Just as our patience began to give out under the buffets of the wind and the sound whipping of the

hail, our friend in the buckskin made his voice heard through the roar, and a stable-keeper appeared with a light, which was instantly put out. By this time our lanterns were lighted, and we managed to get our mules into their stalls without any accident more serious than a graze on one of the shins belonging to our driver.

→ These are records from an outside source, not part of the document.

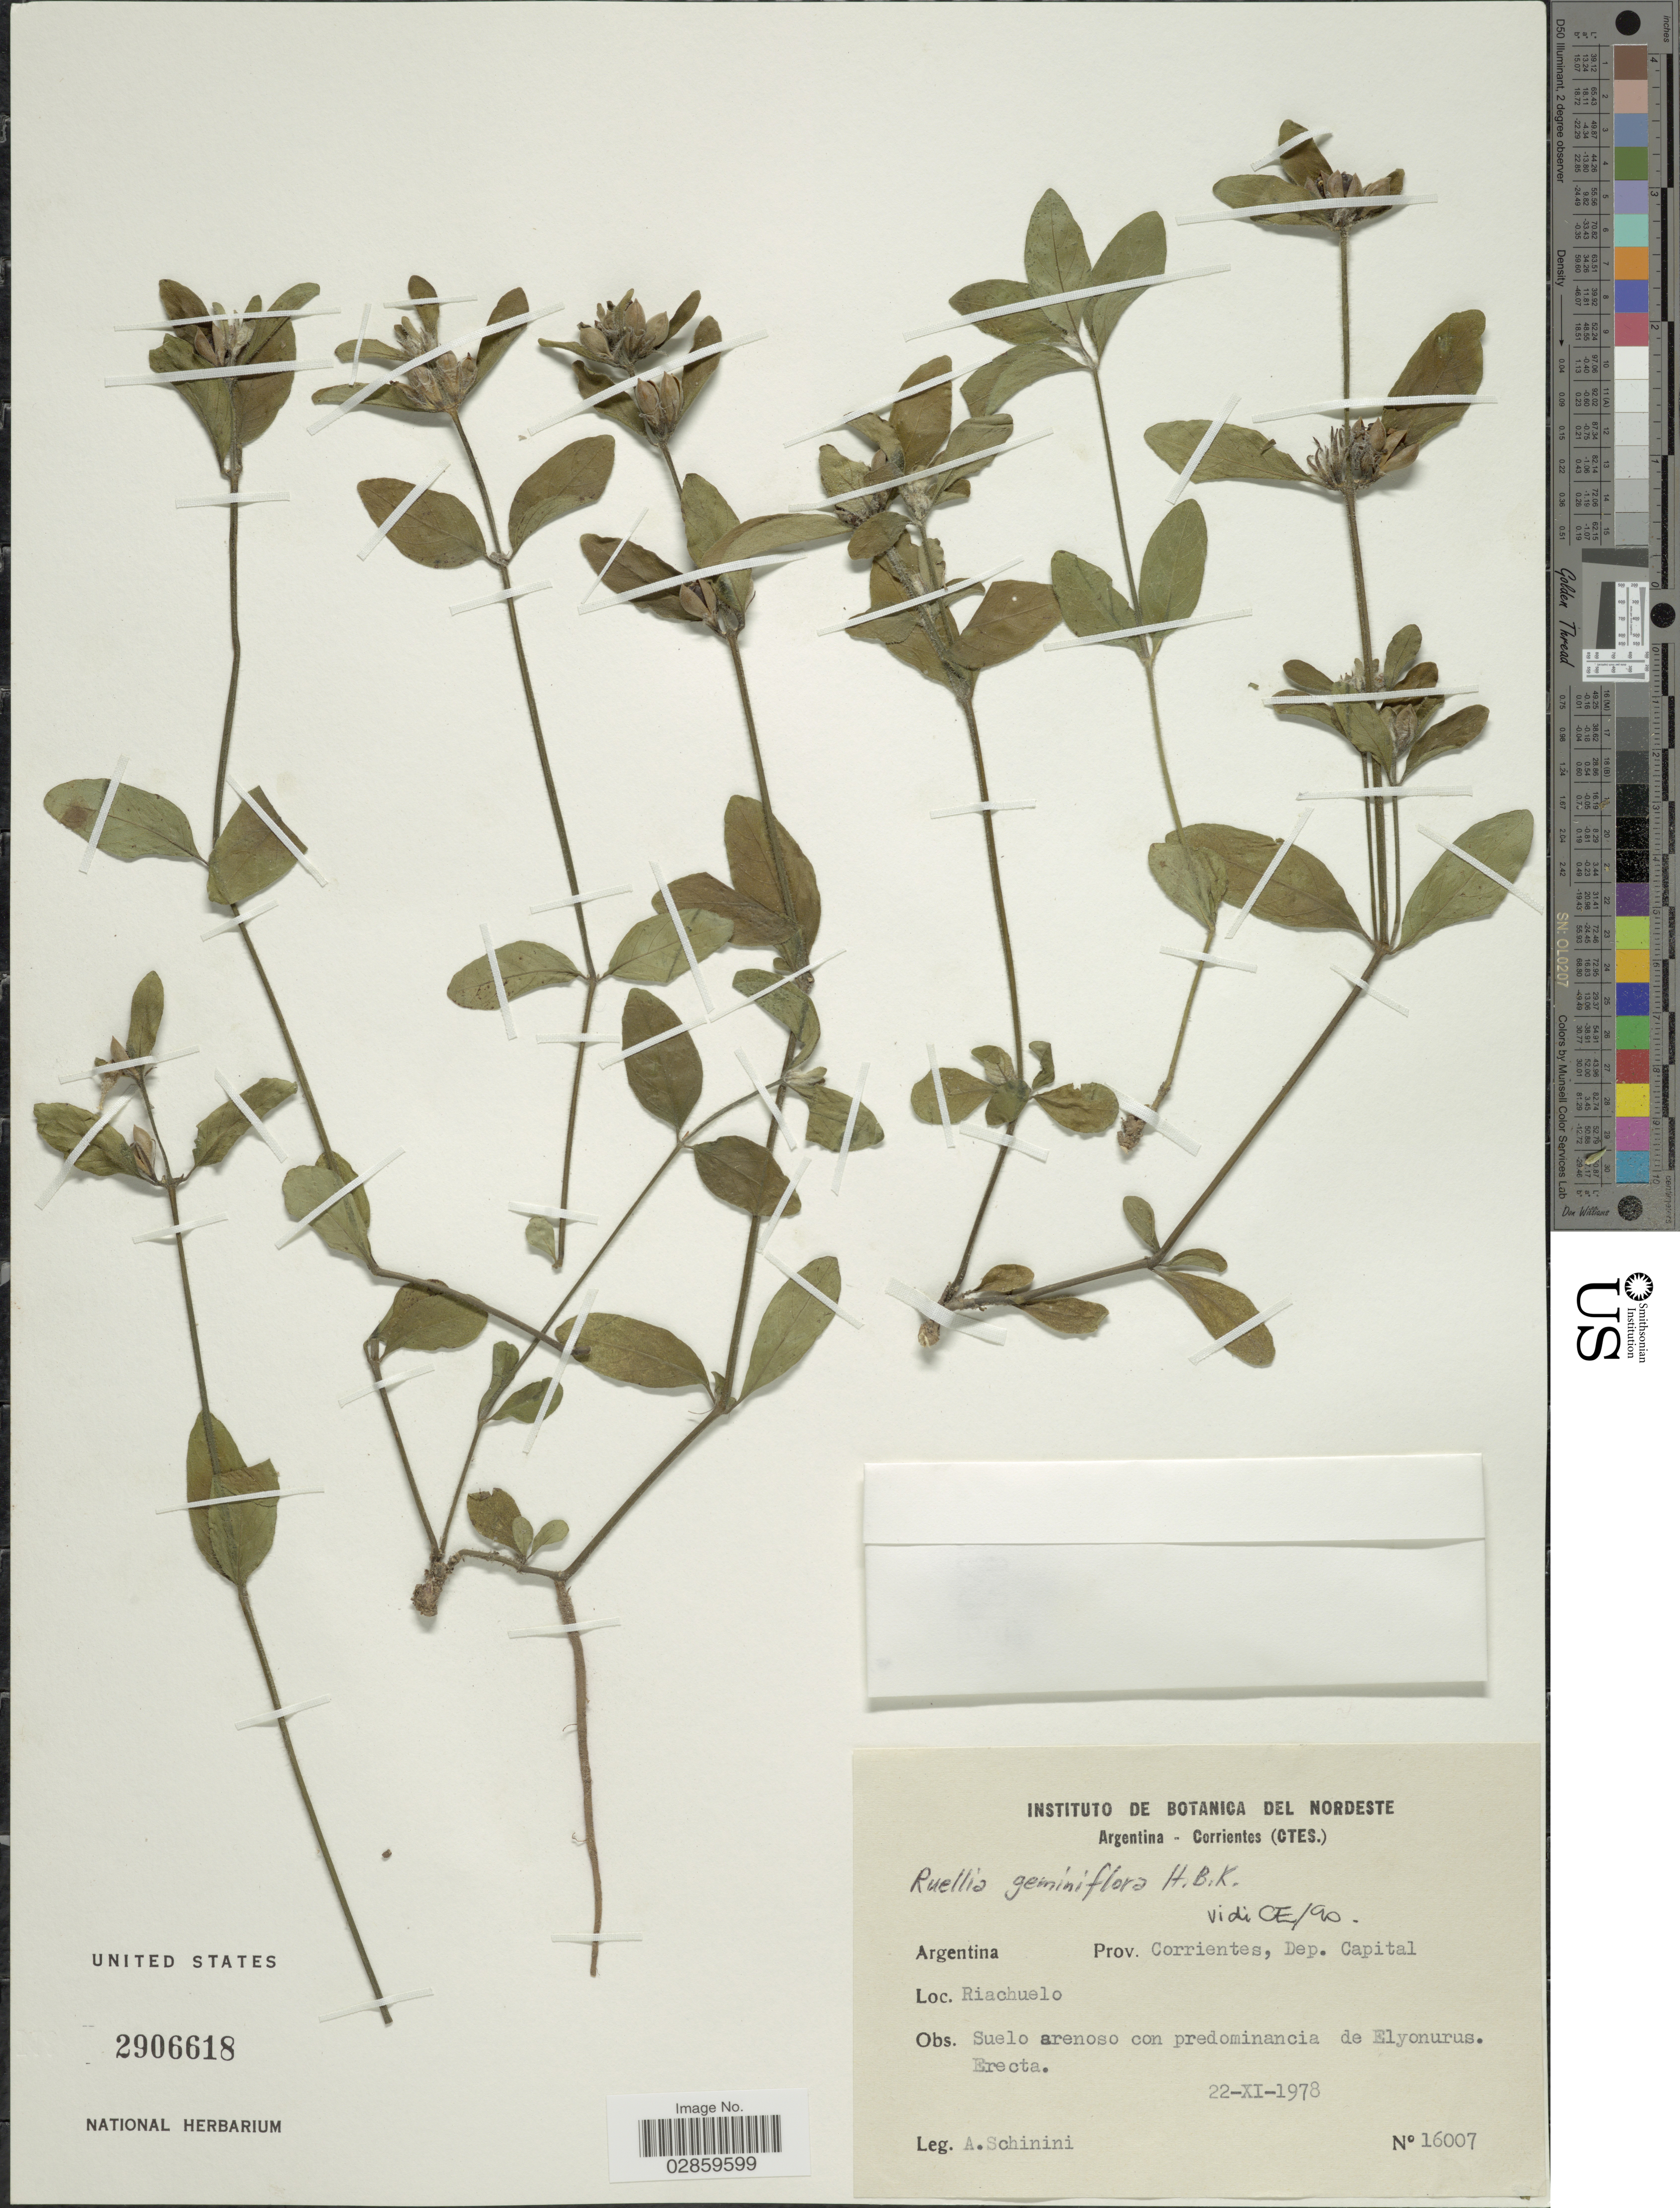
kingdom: Plantae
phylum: Tracheophyta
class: Magnoliopsida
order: Lamiales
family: Acanthaceae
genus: Ruellia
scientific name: Ruellia bulbifera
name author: Lindau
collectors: A. Schinini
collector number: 16007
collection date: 1978-11-22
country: Argentina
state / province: Corrientes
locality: Dep. Capital. Riachuelo.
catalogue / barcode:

It was quite out of reason to attempt going on in such a tempest. Accordingly we let our relays stay in the stable, and went back to tell the insides, penned into darkness and uncertainty by tightly buttoned carriage leathers, that we had concluded, after the manner of the Connecticut River mate, "to anchor our end of the schooner." This seemed to meet as much approbation as they had to expend upon anything under the circumstances. They resigned themselves to an upright sleep against the straps and cushions, while we, who had still enough wakefulness in our legs to hunt up something better, betook ourselves to the stable, and lay down on clean straw in some empty stalls. I blessed the hailstorm which was pelting outside, for it had given me a chance to stretch myself. Dearest opportunity to the overlander ! I have known hours when I speculated curiously on the torture of the rack, and wondered how the old martyrs could have found it so disagreeable. Certainly it seemed to me that any amount of relaxation could not be so painful as that sense of being shortened up, driven in, and clinched on the other side, which results from twenty-four hours' constancy to a bent position. I accordingly welcomed the chance of extending myself on the Willow Island straw, with a delight which would have scarcely been lessened, had the bare boards been substituted as a lying-place.